You can't make a buck even with the betterlight backs these days. Not if somebody in your neck of the woods has a cruz scanner. They're knocking out full bed high res scans for $45 with the input profile. By the time you mount a piece of artwork, position the tri-pod, lights and get your zig-align done you've lost money before you even start the scan. If you have to mess around with polarizing filters, you're even deeper in the hole.
 

signswi

New Member
That's a relative statement, some museums are ditching their Cruse scanners and going back to their BetterLight setups. All sorts of issues with color, softness, etc. Of course here we're discussing commercial situations, not museums, but the point remains--they aren't an "industry killer" like they were so wildly exclaimed. The less flat the object is the more problems they have--I'd still love to play with one though. Fantastic for large documents and flatter canvases--does anyone know if they output proper RAW files yet?
 

boxerbay

New Member
I don't know how you guys do it, but if I take a picture (lets say 10mp) which is about 3000px wide (essentially 10inches @300dpi) If I scale it 300% in photoshop and print at 300dpi, or I resize it to 30 inches wide@ 150dpi and print, the 150dpi looks better, the 300DPI canvas print has resized artifacts around the corners. i printed my second canvas last night and it looked horrible. Still trying with these prints.

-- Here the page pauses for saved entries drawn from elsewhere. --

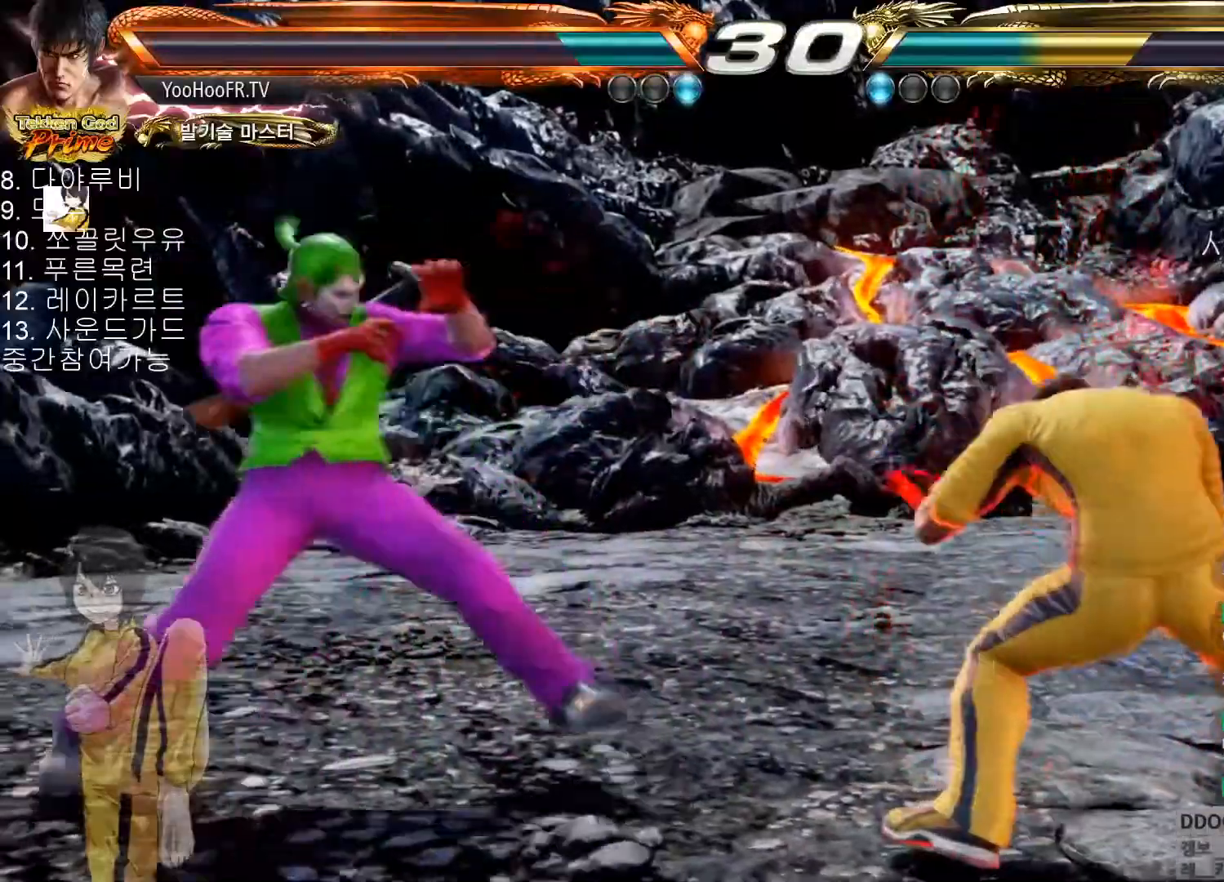
{"buttons": ["SQUARE"], "left_stick": "center", "button_events": [[150, "CIRCLE", "down"], [283, "CIRCLE", "up"], [367, "SQUARE", "down"]]}
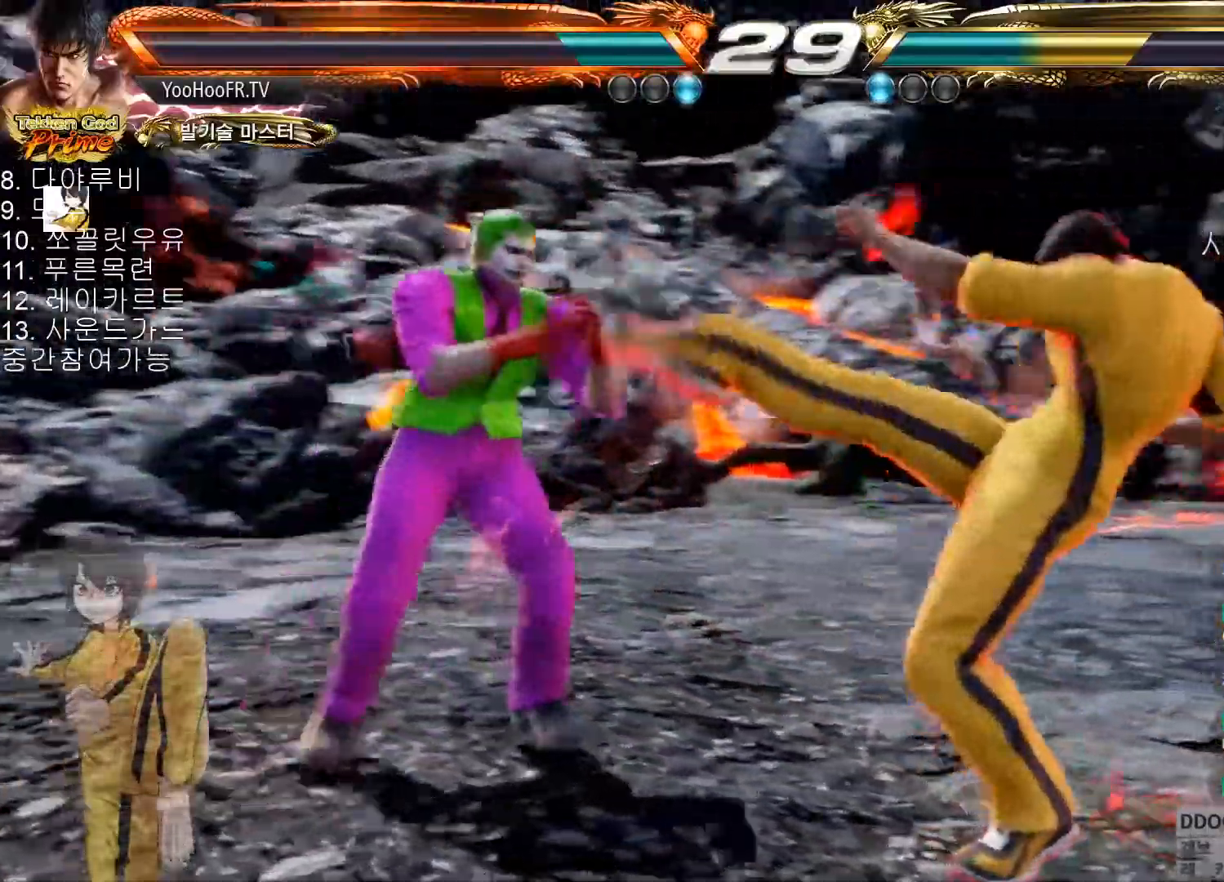
{"buttons": [], "left_stick": "down-right"}
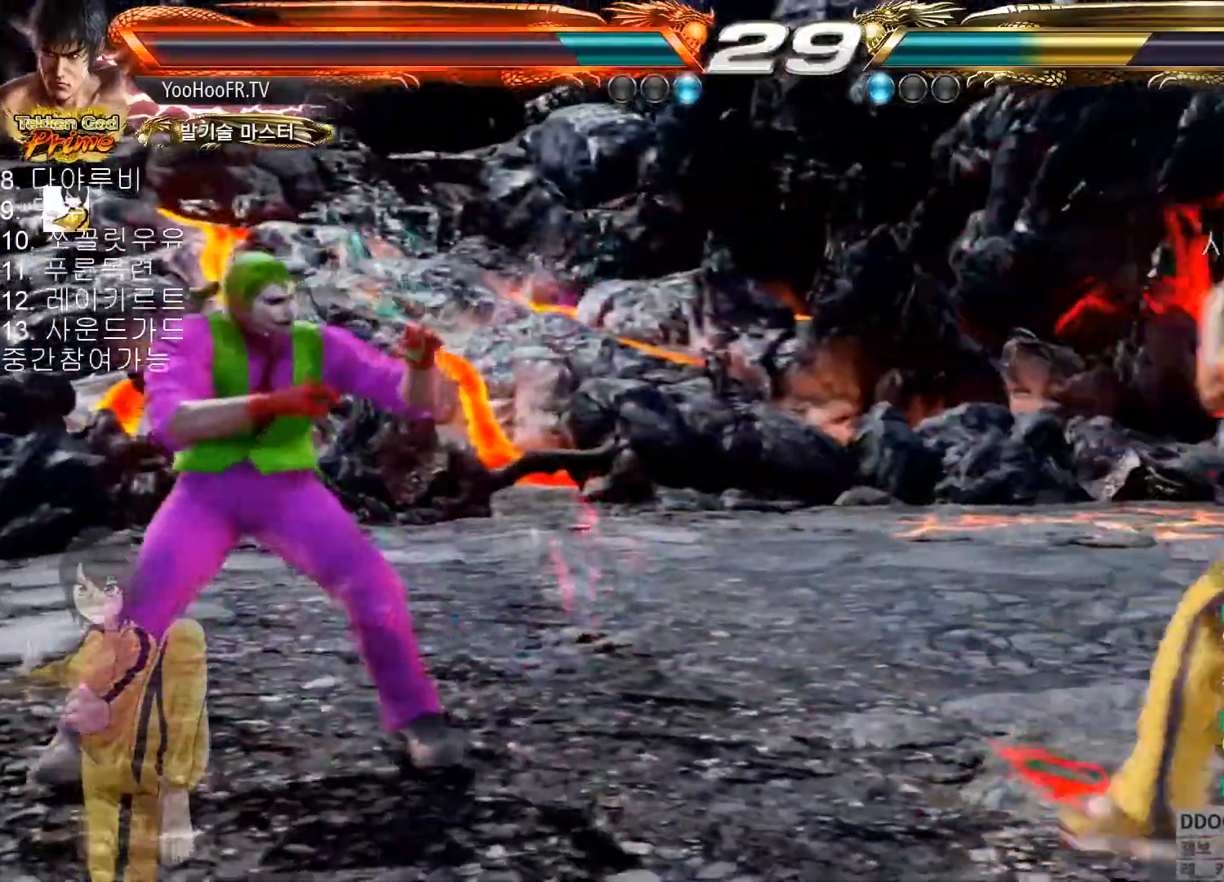
{"buttons": [], "left_stick": "center"}
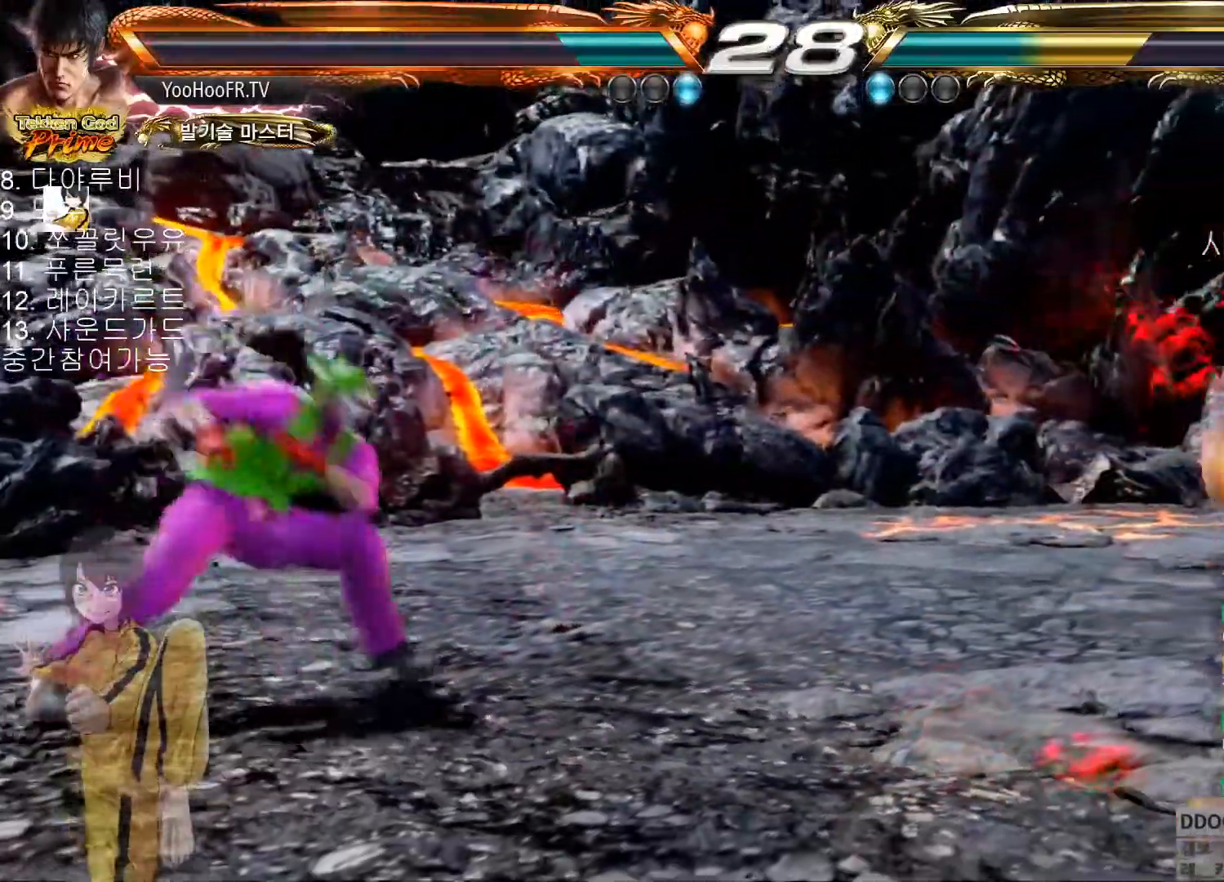
{"buttons": [], "left_stick": "left"}
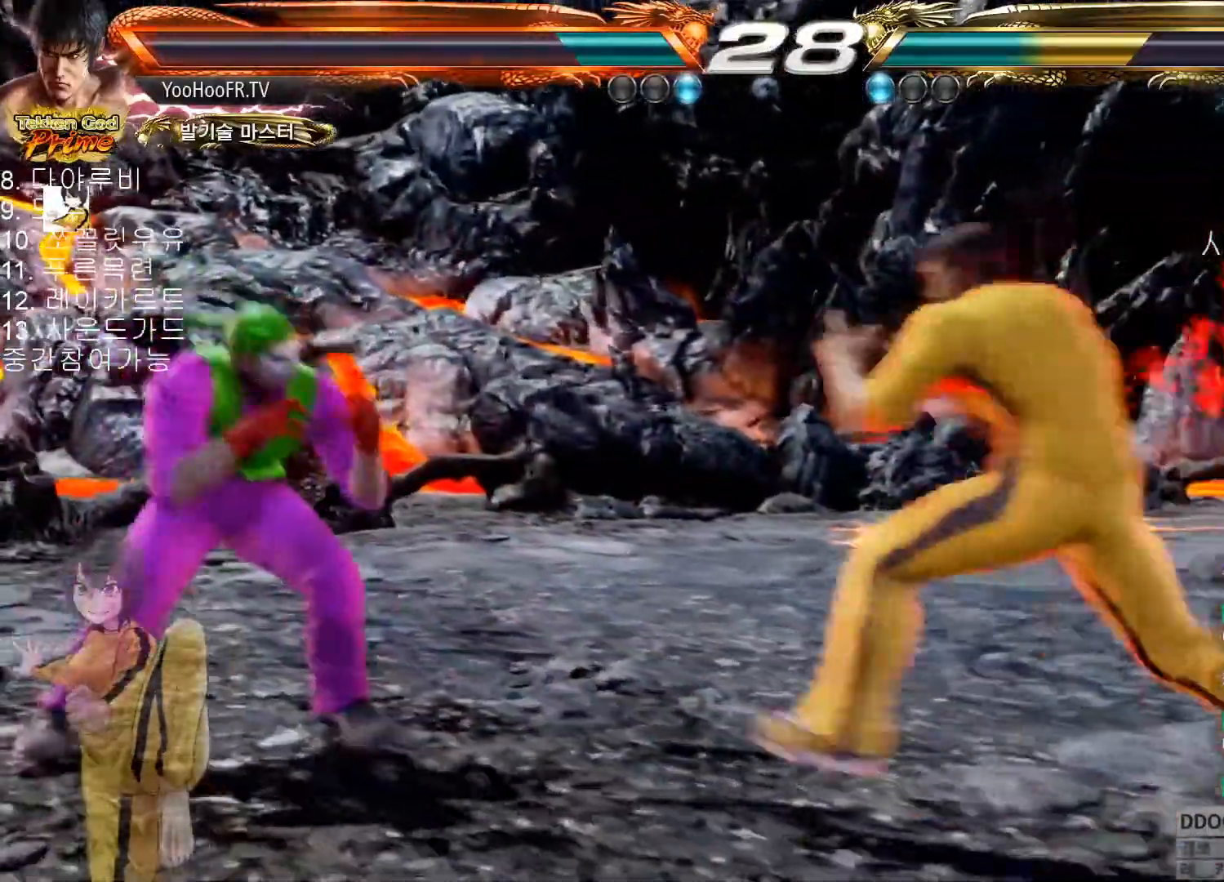
{"buttons": [], "left_stick": "down-right", "button_events": [[417, "CROSS", "down"], [467, "CROSS", "up"]]}
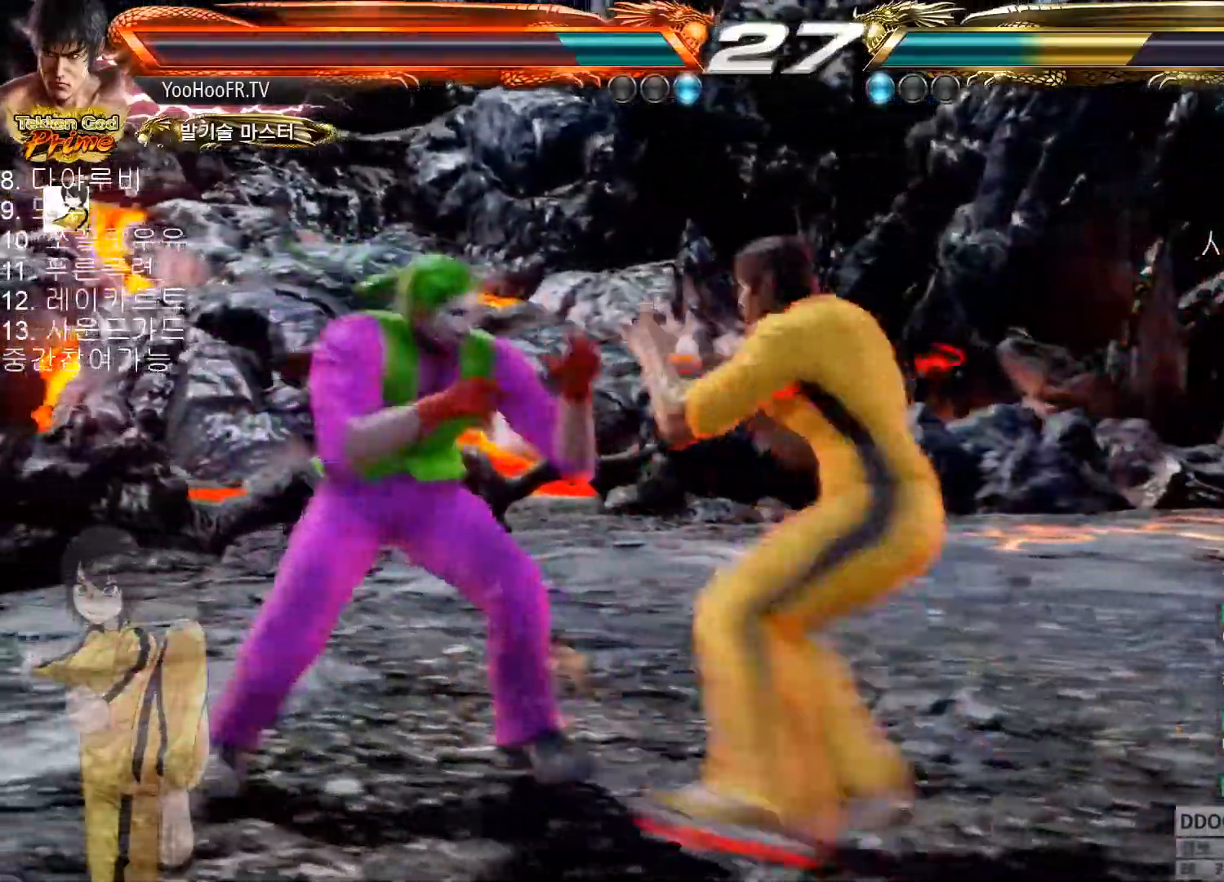
{"buttons": [], "left_stick": "right", "button_events": [[51, "CROSS", "down"], [117, "CROSS", "up"], [234, "CROSS", "down"], [401, "CROSS", "up"]]}
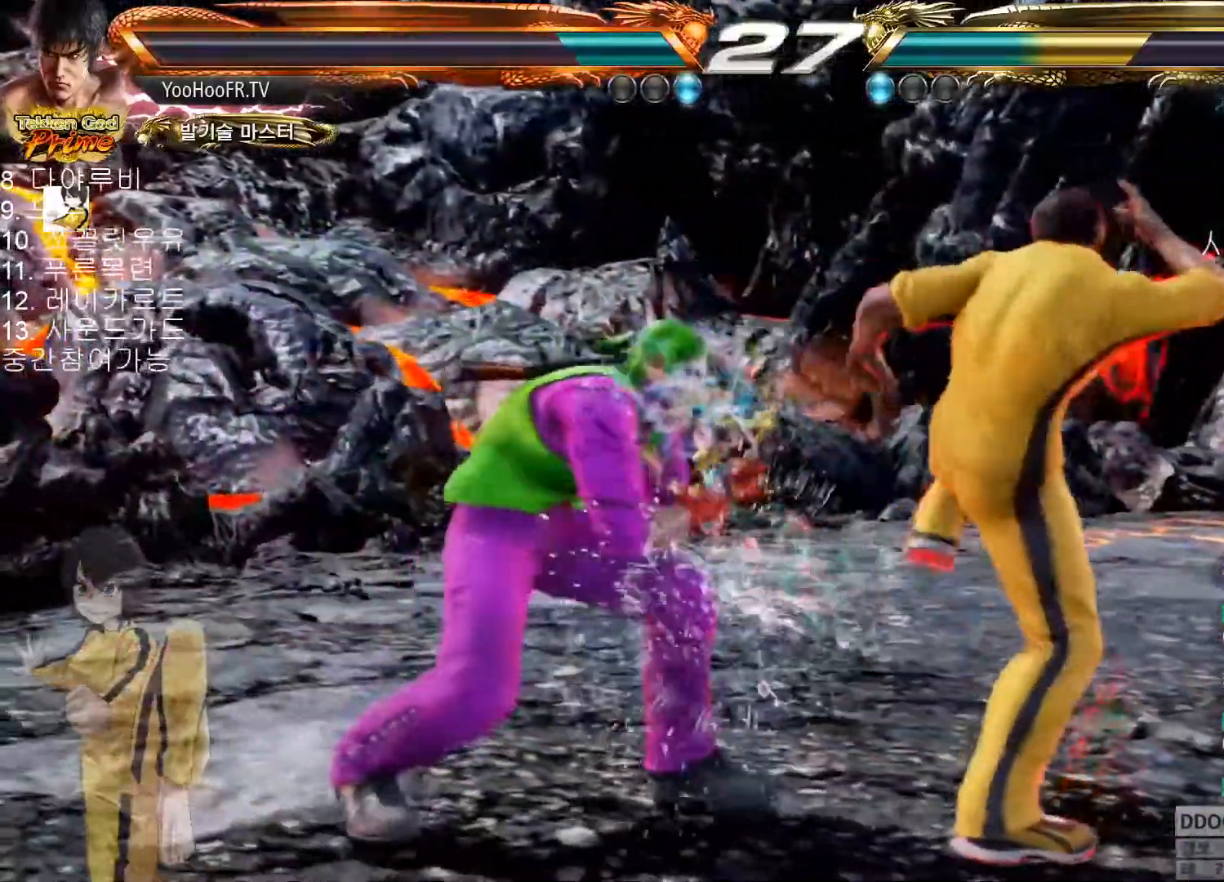
{"buttons": [], "left_stick": "right", "button_events": []}
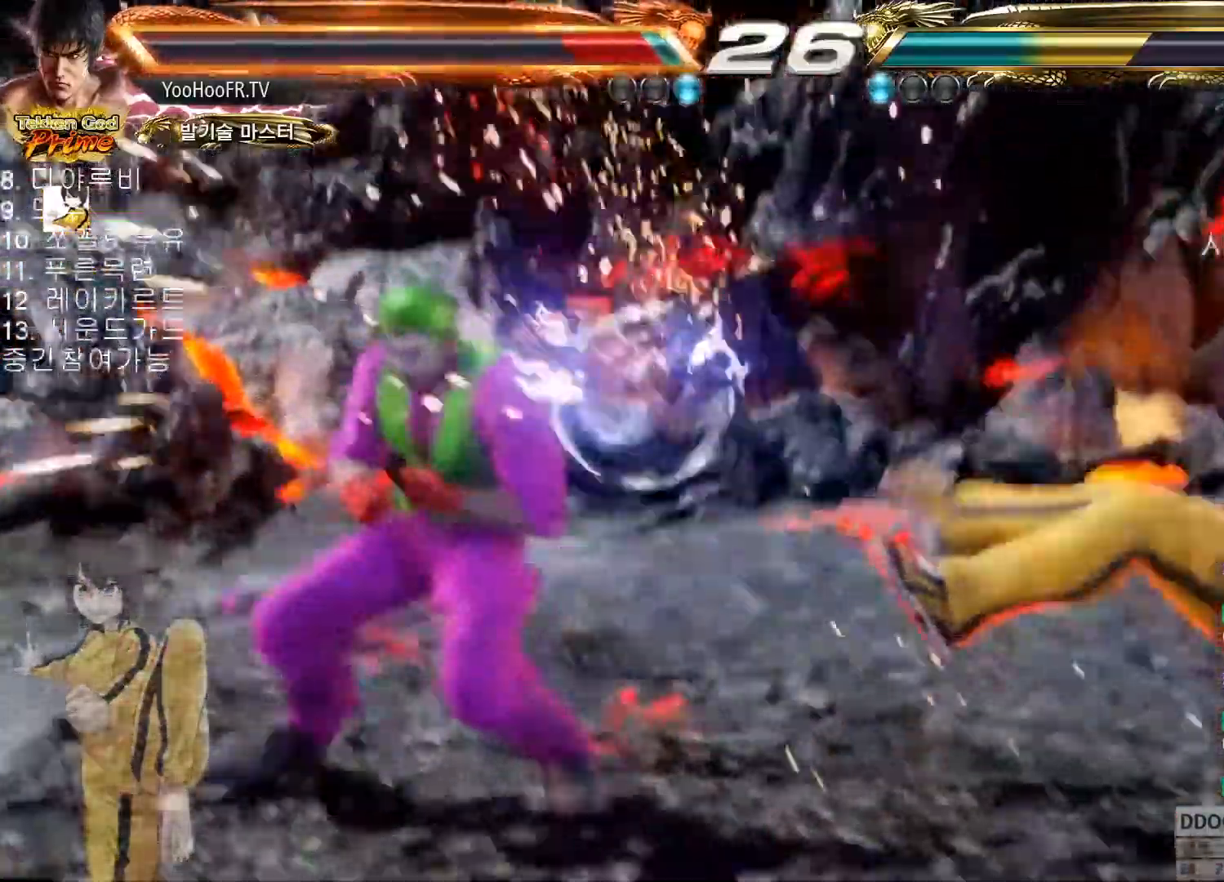
{"buttons": [], "left_stick": "center", "button_events": []}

also, whats the best way to laminate them? what about textured laminate? (transparent gesso)

when you scaled it to 300% and saved at 300dpi you basically reduced the dpi to 100dpi. when you scale things in photoshop it tries to fill in those areas of your spread out pixel. photoshop does not do this well.

if the image is 3000 pixels wide the widest you can go without visible pixelation is 3000/72dpi = 41.6" max.

in PS - IMAGE>IMAGE SIZE>UNCHECK RESAMPLE IMAGE>SET RESOLUTION TO 72dpi. notice the pixel dimension do not change. SAVE your file as a .tiff, open in rip.
 

boxerbay

New Member
As a JPG is already a "lossy" type file, how does it help it by saving it as a TIF?

just good habit to save as a tiff from photoshop.

tiff maintains the transparency so if my final composition is done in AI I still have transparent background off a cropped image.

my old seiko 64s with wasatch rip only read tiff, eps, and pdf files.
 

Colin

New Member
So if someone supplies me with a JPG (or I want to print one of my own JPG photos) I am best to print it as a TIF rather than a JPG?
 

GAC05

Quit buggin' me
So if someone supplies me with a JPG (or I want to print one of my own JPG photos) I am best to print it as a TIF rather than a JPG?

I think this is correct.
Each time you edit & resave a jpg it looses a little more data even at 100% quality.

wayne k
guam usa
 

boxerbay

New Member
you can save as a jpg in PS just be sure to set quality to 12.

it is just my preference to work with tiff. those tiffs are part of a large composition.

it all depends on your workflow and what you are doing.

we get a lot of event posters. so we usually get photos and images we usually crop/extract from the background. then assemble it all in AI adding the the text, background, and whatever else. from AI we save as a pdf. fine text prints better out of a pdf than a flattened jpg file.

also if the client comes back at a later date i can use those same tiffs and design a brochure or flyer or business card. i dont like to crop/extract twice.